Data processing, model building, optimization, and screening
- Feature selection: Identified relevant features using techniques aligned with computational biology best practices.
- Model building: Built predictive ML models with over 90% classification accuracy to support high-confidence protein discovery.
- Screened proteins: Applied models to identify novel insecticidal protein candidates, reinforced by rigorous data curation.
Short-Listing of classified insecticidal proteins
- Performed conserved domain analysis: Performed conserved domain analysis to identify and validate the presence of functionally significant motifs within classified insecticidal proteins, aiding in the short-listing of candidates with established or putative insecticidal activity.
- Shortlisted proteins: Proteins were shortlisted following conserved domain analysis, prioritizing those containing well-characterized motifs known to be associated with insecticidal mechanisms, thereby refining the pool for downstream functional studies. Compiled a final list of potential insecticidal proteins: Consolidated high-confidence candidates into a curated list for experimental validation.

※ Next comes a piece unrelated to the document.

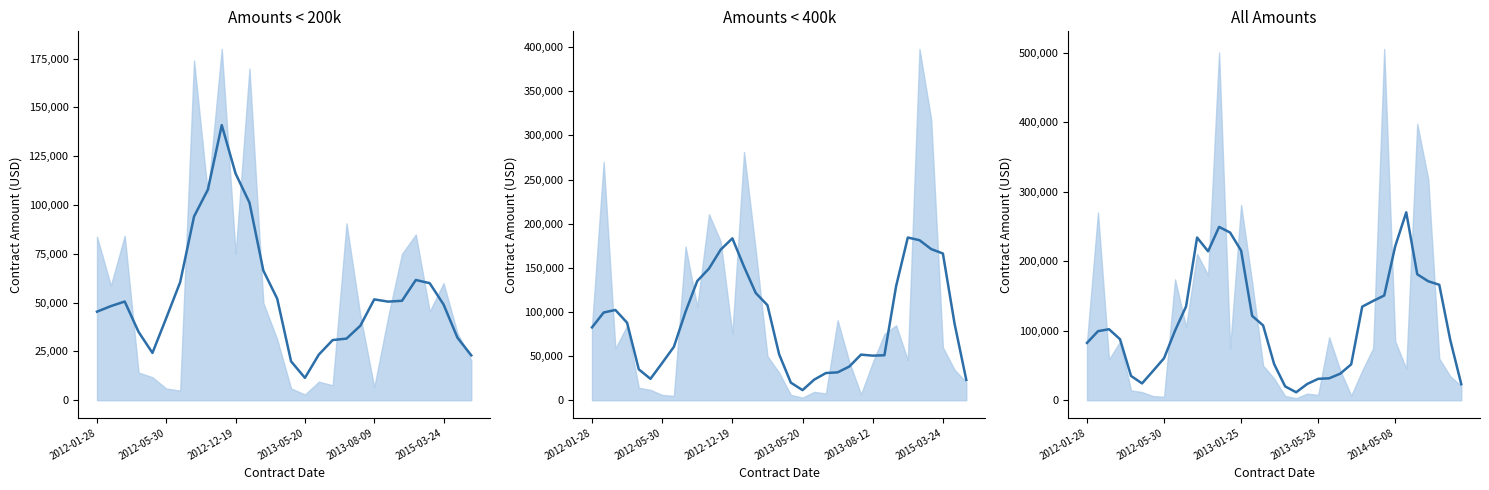

Read the value at 12.

249494.0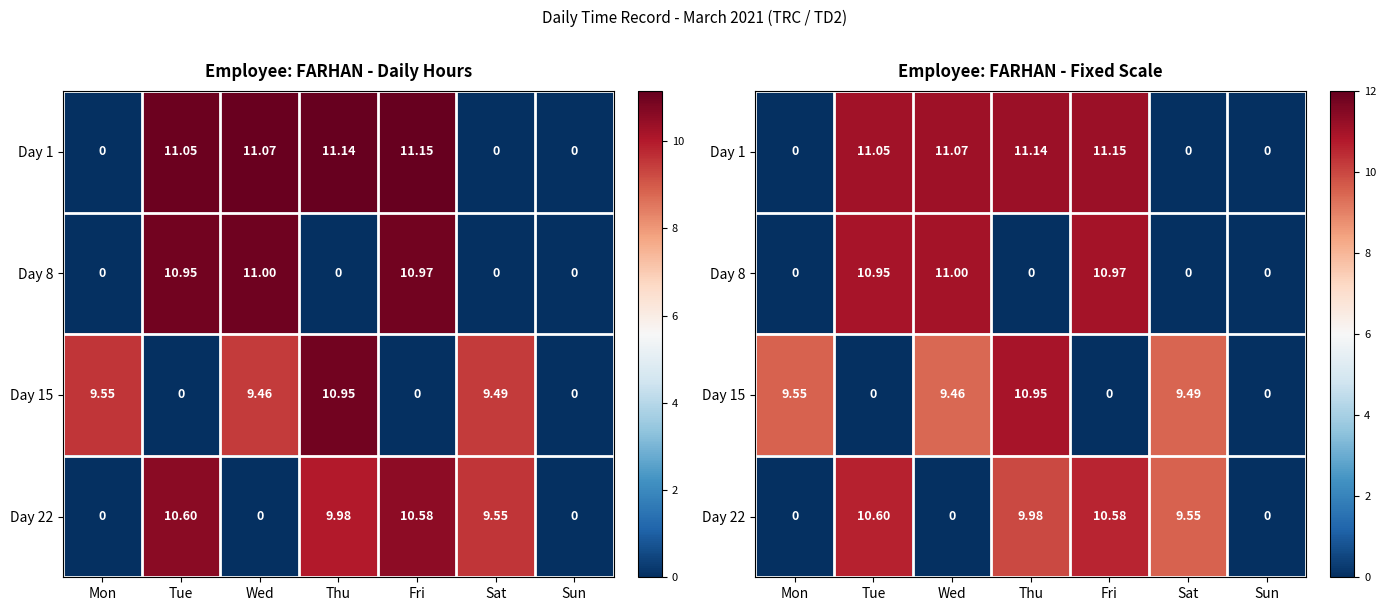

At which category does the chart reach its minimum across all series?

Mon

Justification for client’s asset
- Sequence homology analysis: Conducted precise comparisons to known insecticidal proteins for functional alignment, applying computational biology techniques.
- Structure homology analysis: Validated candidates via 3D alignment tools, part of Excelra’s broader computational biology services.

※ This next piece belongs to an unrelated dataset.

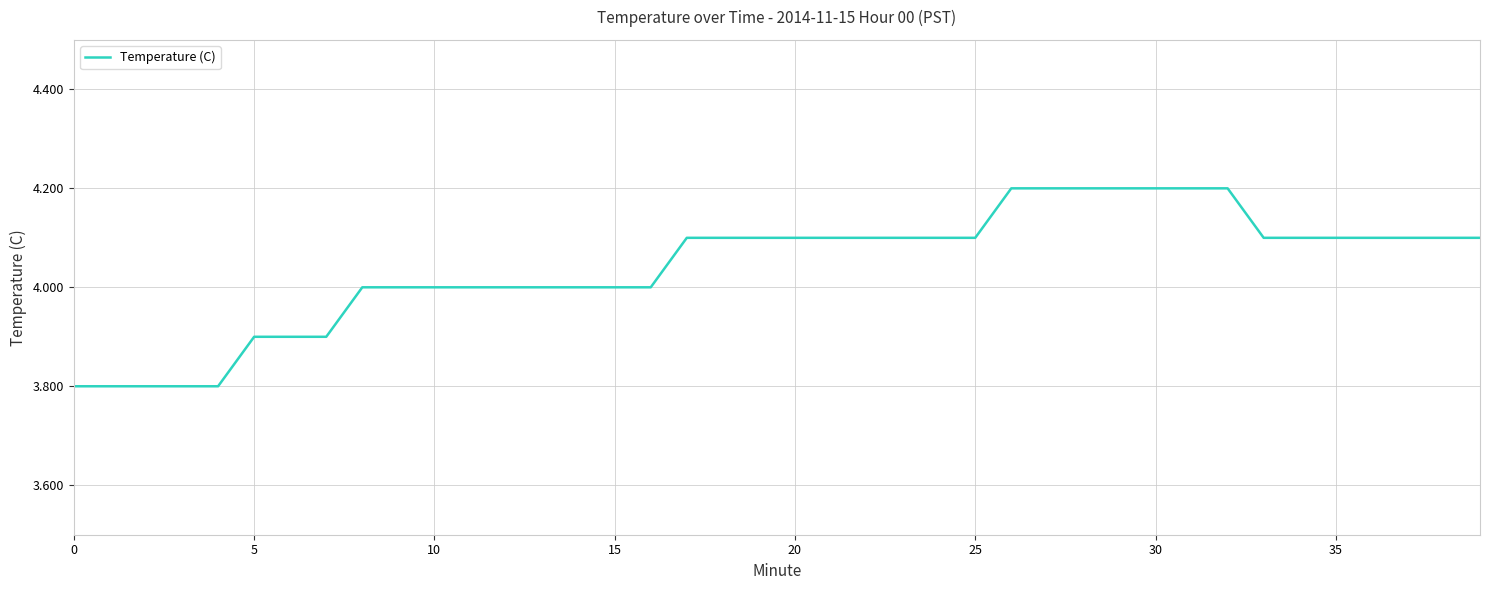

What is the difference between the maximum and minimum values?

0.4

- Hypothesis formulation: Synthesized findings from homology, annotations, and scoring to position the client’s protein as a validated lead asset in protein discovery.
Manuscript support
- Supported high-impact manuscript development with expert scientific writing, visualizations, and fully reproducible code hosted on GitHub — aligned with FAIR data principles.

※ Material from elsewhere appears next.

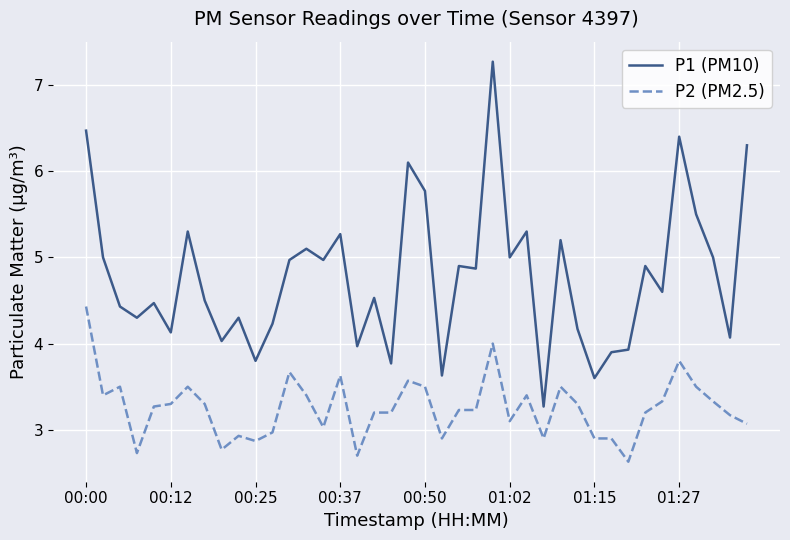

Which series has the largest range (max minus min)?

P1 (PM10)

- Implemented version control and metadata tagging for structured data curation, enabling transparent peer review and publication.
Our solution
Through a structured bioinformatics pipeline, Excelra accelerated the client’s ML workflow and enabled rigorous homology analysis for validation. This process supported data-backed prioritization of high-confidence insecticidal protein candidates. Adhering to FAIR Data principles and leveraging domain-specific data curation, we provided comprehensive support for publication.

Conclusion
Excelra’s machine learning–based workflow reduced protein screening time by over 70% and improved prediction accuracy beyond 90%. The client’s proprietary protein ranked in the top 5% of predicted candidates. Our expertise in protein discovery, homology analysis, and bioinformatics pipelines not only validated their asset but also laid a strong foundation for peer-reviewed publication. The streamlined manuscript support process, rooted in FAIR Data and high-quality data curation, reduced preparation time by 50%—amplifying their impact in the scientific community.